- _What is expected_
Write each line below back out exactly, omitting its pictures.

(Saved data entries)
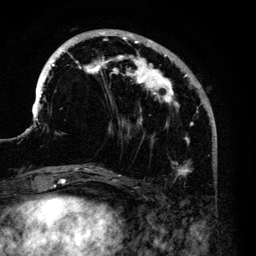
Breast MRI (dynamic contrast-enhanced), one axial slice. Slice 44 of 140 in the series (ordered by position). Cropped to one breast. Dynamic contrast-enhanced series, time point 2 of 6 at this slice position (early post-contrast). 3 T. TE 4.2 ms, TR 7.9 ms. 256 × 256 image matrix, field of view 170 × 170 mm. Female patient.
Outlined on this slice (semi-automatically segmented with operator editing):
- enhancing-tissue mask used for the functional tumour volume (all voxels passing the contrast-enhancement thresholds inside the analysis volume; usually the tumour): bounding box (x1, y1, x2, y2) in pixels: (35, 30, 199, 172)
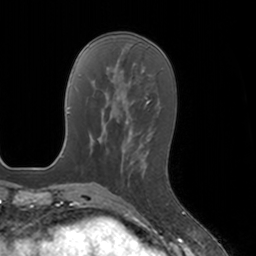
Breast MRI, one axial slice. Slice 51 of 160 in the series (ordered by position). Cropped to one breast. Dynamic contrast-enhanced series, time point 2 of 7 at this slice position (early post-contrast). 3 T. TE 1.8 ms, TR 4 ms. 1 mm slice thickness. 256 × 256 image matrix, field of view 172 × 172 mm. Female patient.
Structures marked on this image (semi-automatic segmentation, software-assisted and operator-edited):
- enhancing-tissue mask used for the functional tumour volume (all voxels passing the contrast-enhancement thresholds inside the analysis volume; usually the tumour): bounding box (x1, y1, x2, y2) in pixels: (127, 150, 148, 171)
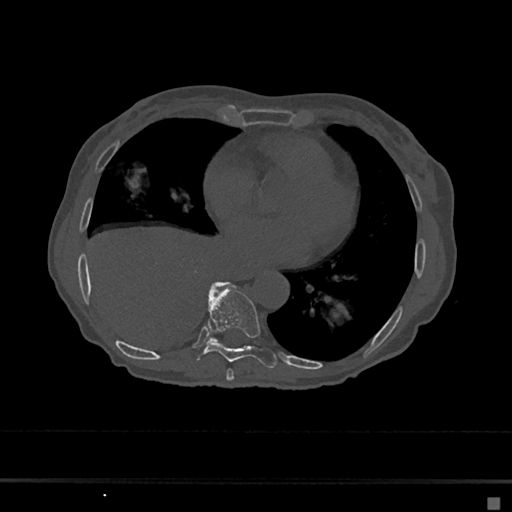
CT including the spine, one axial slice; slice 319 of 797 in the series (ordered by position); reconstruction kernel Br40s/3; bone window (W 1800 / L 400 HU); 0.5 mm slice thickness; 512 × 512 image matrix. Patient: female, 68 years. Case-level facts recorded for this patient, not image findings: primary cancer: renal.
Outlined on this slice (semi-automatic segmentation, software-assisted and operator-edited):
- T7 vertebra: box from (x=226, y=369) to (x=234, y=381) px
- T8 vertebra: (x=196, y=282)–(x=277, y=369)
- T9 vertebra: (x=211, y=281)–(x=224, y=342)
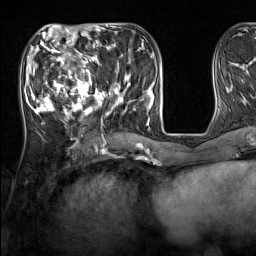
Breast MRI (dynamic contrast-enhanced), one axial slice; position 54 of 160 along the scan axis; cropped to one breast; dynamic contrast-enhanced series, time point 2 of 7 at this slice position (early post-contrast); 1.5 T; TE 1.8 ms, TR 5 ms; 1 mm slice thickness; 256 × 256 image matrix, field of view 220 × 220 mm. Female patient.
Outlined on this slice (semi-automatic segmentation, software-assisted and operator-edited):
- enhancing-tissue mask used for the functional tumour volume (all voxels passing the contrast-enhancement thresholds inside the analysis volume; usually the tumour): box from (x=33, y=44) to (x=137, y=129) px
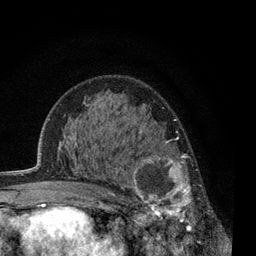
Breast MRI, one axial slice; cropped to one breast; dynamic contrast-enhanced series, time point 2 of 7 at this slice position (early post-contrast); 3 T; TE 2.2 ms, TR 5.5 ms; 2 mm slice thickness; 256 × 256 image matrix. Female patient.
Annotated regions visible in this slice (semi-automatically segmented with operator editing):
- enhancing-tissue mask used for the functional tumour volume (all voxels passing the contrast-enhancement thresholds inside the analysis volume; usually the tumour): box from (x=120, y=130) to (x=199, y=238) px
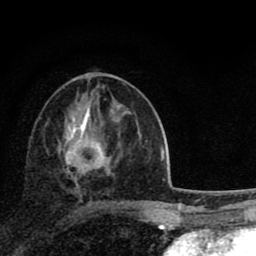
Breast MRI (dynamic contrast-enhanced), one axial slice; position 38 of 80 along the scan axis; cropped to one breast; dynamic contrast-enhanced series, time point 2 of 8 at this slice position (early post-contrast); 1.5 T; TE 2.8 ms, TR 7.1 ms; 256 × 256 image matrix, field of view 140 × 140 mm. Female patient.
Structures marked on this image (semi-automatically segmented with operator editing):
- enhancing-tissue mask used for the functional tumour volume (all voxels passing the contrast-enhancement thresholds inside the analysis volume; usually the tumour): bounding box [x1, y1, x2, y2] px = [64, 110, 112, 194]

- _Your solution_
Breast MRI (dynamic contrast-enhanced), one axial slice. Slice 44 of 140 in the series (ordered by position). Cropped to one breast. Dynamic contrast-enhanced series, time point 2 of 6 at this slice position (early post-contrast). 3 T. TE 4.2 ms, TR 7.9 ms. 256 × 256 image matrix, field of view 170 × 170 mm. Female patient.
Outlined on this slice (semi-automatically segmented with operator editing):
- enhancing-tissue mask used for the functional tumour volume (all voxels passing the contrast-enhancement thresholds inside the analysis volume; usually the tumour): bounding box (x1, y1, x2, y2) in pixels: (35, 30, 199, 172)
Breast MRI, one axial slice. Slice 51 of 160 in the series (ordered by position). Cropped to one breast. Dynamic contrast-enhanced series, time point 2 of 7 at this slice position (early post-contrast). 3 T. TE 1.8 ms, TR 4 ms. 1 mm slice thickness. 256 × 256 image matrix, field of view 172 × 172 mm. Female patient.
Structures marked on this image (semi-automatic segmentation, software-assisted and operator-edited):
- enhancing-tissue mask used for the functional tumour volume (all voxels passing the contrast-enhancement thresholds inside the analysis volume; usually the tumour): bounding box (x1, y1, x2, y2) in pixels: (127, 150, 148, 171)
CT including the spine, one axial slice; slice 319 of 797 in the series (ordered by position); reconstruction kernel Br40s/3; bone window (W 1800 / L 400 HU); 0.5 mm slice thickness; 512 × 512 image matrix. Patient: female, 68 years. Case-level facts recorded for this patient, not image findings: primary cancer: renal.
Outlined on this slice (semi-automatic segmentation, software-assisted and operator-edited):
- T7 vertebra: box from (x=226, y=369) to (x=234, y=381) px
- T8 vertebra: (x=196, y=282)–(x=277, y=369)
- T9 vertebra: (x=211, y=281)–(x=224, y=342)
Breast MRI (dynamic contrast-enhanced), one axial slice; position 54 of 160 along the scan axis; cropped to one breast; dynamic contrast-enhanced series, time point 2 of 7 at this slice position (early post-contrast); 1.5 T; TE 1.8 ms, TR 5 ms; 1 mm slice thickness; 256 × 256 image matrix, field of view 220 × 220 mm. Female patient.
Outlined on this slice (semi-automatic segmentation, software-assisted and operator-edited):
- enhancing-tissue mask used for the functional tumour volume (all voxels passing the contrast-enhancement thresholds inside the analysis volume; usually the tumour): box from (x=33, y=44) to (x=137, y=129) px
Breast MRI, one axial slice; cropped to one breast; dynamic contrast-enhanced series, time point 2 of 7 at this slice position (early post-contrast); 3 T; TE 2.2 ms, TR 5.5 ms; 2 mm slice thickness; 256 × 256 image matrix. Female patient.
Annotated regions visible in this slice (semi-automatically segmented with operator editing):
- enhancing-tissue mask used for the functional tumour volume (all voxels passing the contrast-enhancement thresholds inside the analysis volume; usually the tumour): box from (x=120, y=130) to (x=199, y=238) px
Breast MRI (dynamic contrast-enhanced), one axial slice; position 38 of 80 along the scan axis; cropped to one breast; dynamic contrast-enhanced series, time point 2 of 8 at this slice position (early post-contrast); 1.5 T; TE 2.8 ms, TR 7.1 ms; 256 × 256 image matrix, field of view 140 × 140 mm. Female patient.
Structures marked on this image (semi-automatically segmented with operator editing):
- enhancing-tissue mask used for the functional tumour volume (all voxels passing the contrast-enhancement thresholds inside the analysis volume; usually the tumour): bounding box [x1, y1, x2, y2] px = [64, 110, 112, 194]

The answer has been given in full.